Web Site Validation

Over the last few days I’ve got this blog and my documents blog to conform to valid XHTML according to the W3C validation service [1].

One significant change that I made was to use lower-case for HTML tags. For about 15 years I’ve been using capitals for tags to make them stand out from content and my blogs are the latest in a long line of web sites with that. Naturally I wasn’t going to correct 900 posts manually so I ran a series of SQL commands such as the following on my database server (where X is the WordPress table prefix):

update X_wp_posts set post_content = replace(post_content,'<PRE>','<pre>');

But make sure you have a good backup of your database before running SQL search and replace commands on your blog data.

After running such commands about 90% of my blog posts conformed, so I only needed to edit about 90 posts to correct things. This process gave some real benefits. One issue is that an apostrophe in a URL must be quoted, otherwise some browsers will link to the desired URL and some will link to a truncated URL. Fixing a couple of variations of this problem resulted in some broken links being fixed. Another issue is that you can’t have paragraphs (<p> tags) within list items, fixing this made some of my posts align correctly – it was a tricky fix, in some cases I had to use <br/> to break up text in a list item and sometimes I replaced lists with different sections delimited by <h3> headings (which apparently is rumored to give better SEO).

It would make a really nice WordPress feature to be able to do W3C validation as part of the publishing process, ideally an attempt to publish or schedule a post would result in a message saying “saved as a draft because it’s not valid XHTML” if the checks failed. The source to the W3C validation software is significantly larger than WordPress [2], but it seems to me that there are two main types of WordPress installations, small ones for personal use (which tend to be on fairly idle servers) and big ones that have so much traffic that the resource usage of validation would be nothing compared to the ongoing load.

As there seems to be no way of validating my posts before publication my best option is the W3C button I now have on my blog. This allows me to validate the page at a click so while I can’t entirely avoid the risk of publishing a post with invalid XHTML I can at least fix it rapidly enough that hardly anyone will notice.

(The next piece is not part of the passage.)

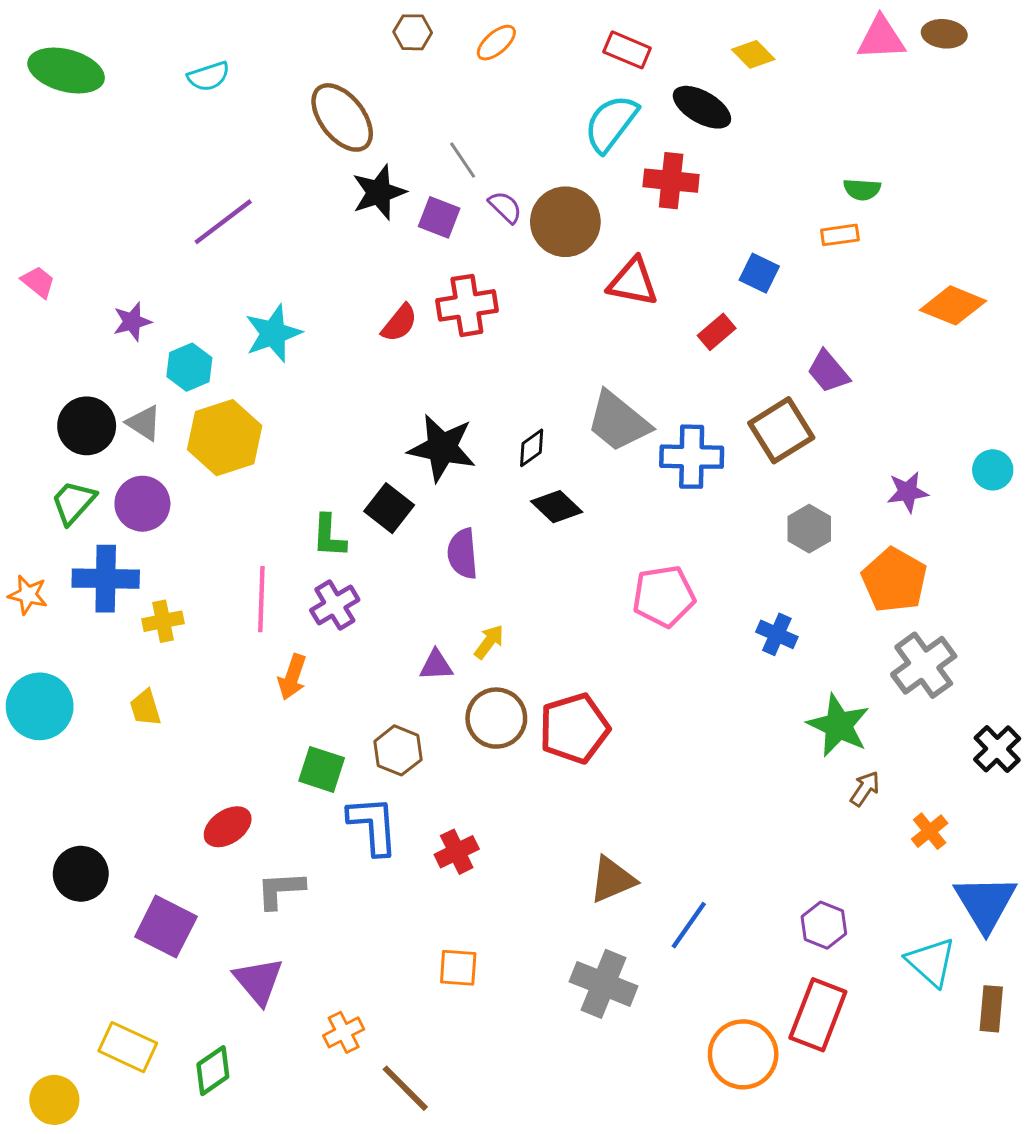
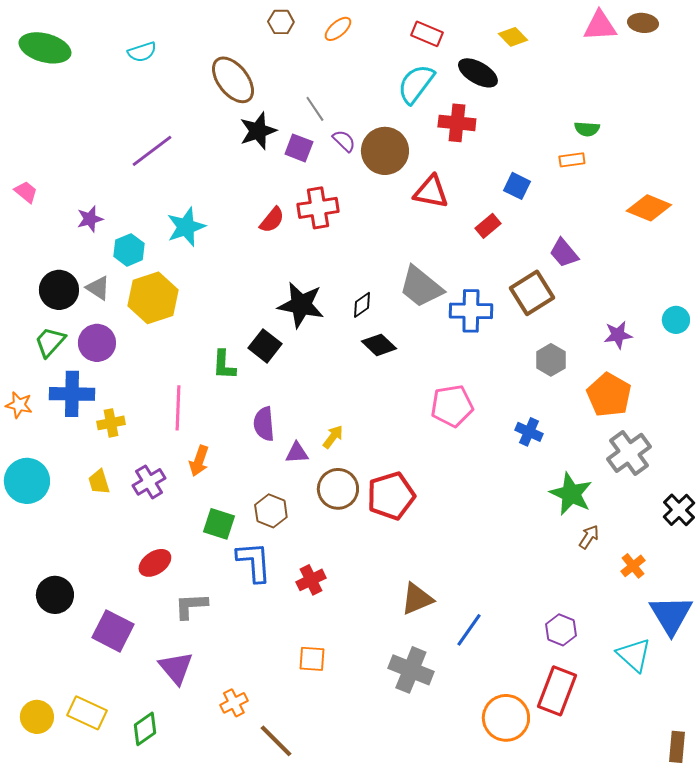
purple semicircle: (463, 554) -> (264, 424), moved
purple cross: (335, 605) -> (149, 482), moved
brown rectangle: (991, 1009) -> (677, 747), moved
yellow circle: (54, 1100) -> (37, 717), moved

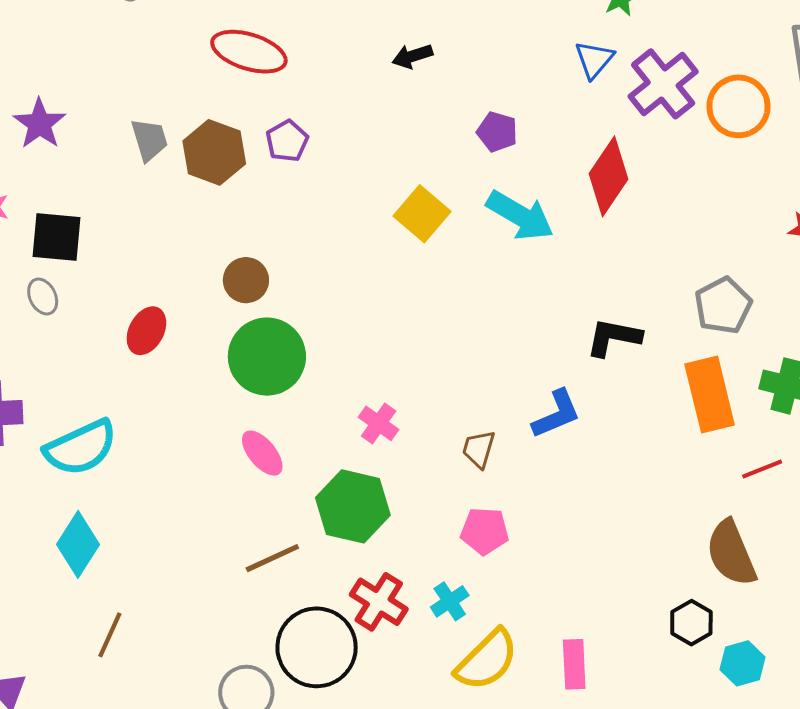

It also seems like a useful feature to have aggregators like Venus [3] check for valid HTML and not display posts unless they are valid. It’s not a feature that could be enabled immediately (I’m sure that if you click on this link to the W3C validation service [1] from a Planet feed you will see lots of errors and warnings), but once bloggers have time to fix their installation it would allow preventing some of the common annoyances of Planet installations. It’s not uncommon on popular Planets to have unmatched tags in a post which results in significant amounts of the content being bold, underlined, in italics, or for the greatest annoyance struck-out. I know that this may be a controversial suggestion, but please consider why you are blogging – if you are blogging for the benefit of your readers (which seems to be the case for everyone other than sploggers) then it seems that the readers will benefit more by not having a broken post syndicated than they would benefit from having it syndicated and thus messing up the display of many following posts.

The next thing on my todo list in this regard is to do some tests of accessibility. The work that I have done to pass the XHTML validation tests has helped to some degree – if nothing else the images now all have alt= descriptions, but I expect that it will be a lot of work. The WordPress Codex has a page about accessibility, I haven’t read all of it yet [4].

Does anyone have any recommendations for free automated systems that check web sites for accessibility? What would be ideal is a service that allows different levels of warnings, so instead of trying to fix all problems at once I could start by quickly fixing the most serious problems on the most popular posts and finish the job at some later date.

3 comments to Web Site Validation

  • Do yourself a favour Russell and validate to HTML5. :-)

    XHTML has too many problems to mention.

  • Have a look at this:


    There are validation targets that use xmlstarlet and a
    standalone XHTML/1.1 DTD (all I need as everything of
    mine uses it) to validate. Of course, the W3C validator
    *may* do additional things, but this is a basic test I
    use before committing.

    There’s some magic, especially in the former (as it con-
    verts these *.inc files to XML first) but also in the
    latter. The reason for this is that xmlstarlet fails if
    there is an URI given in the doctype, which however must
    be used in the on-site copy. The www/data/Makefile is a
    snippet that can be used well for validating only HTML
    snippets instead of whole pages.


  • Planet aggregators do not have to do a full html validation; they only have to ensure tags are balanced within a post. It’s really inexcusible for such an aggregator not to do so.

    My own aggregator (ikiwiki) provides two ways to do it, either by using the HTML::TreeBuilder module to build a html parse tree and re-emitting with balanced tags, or by calling out to tidy(1), which will go all the way to generate valid html (or in rare cases, give up and declare the post unparseable).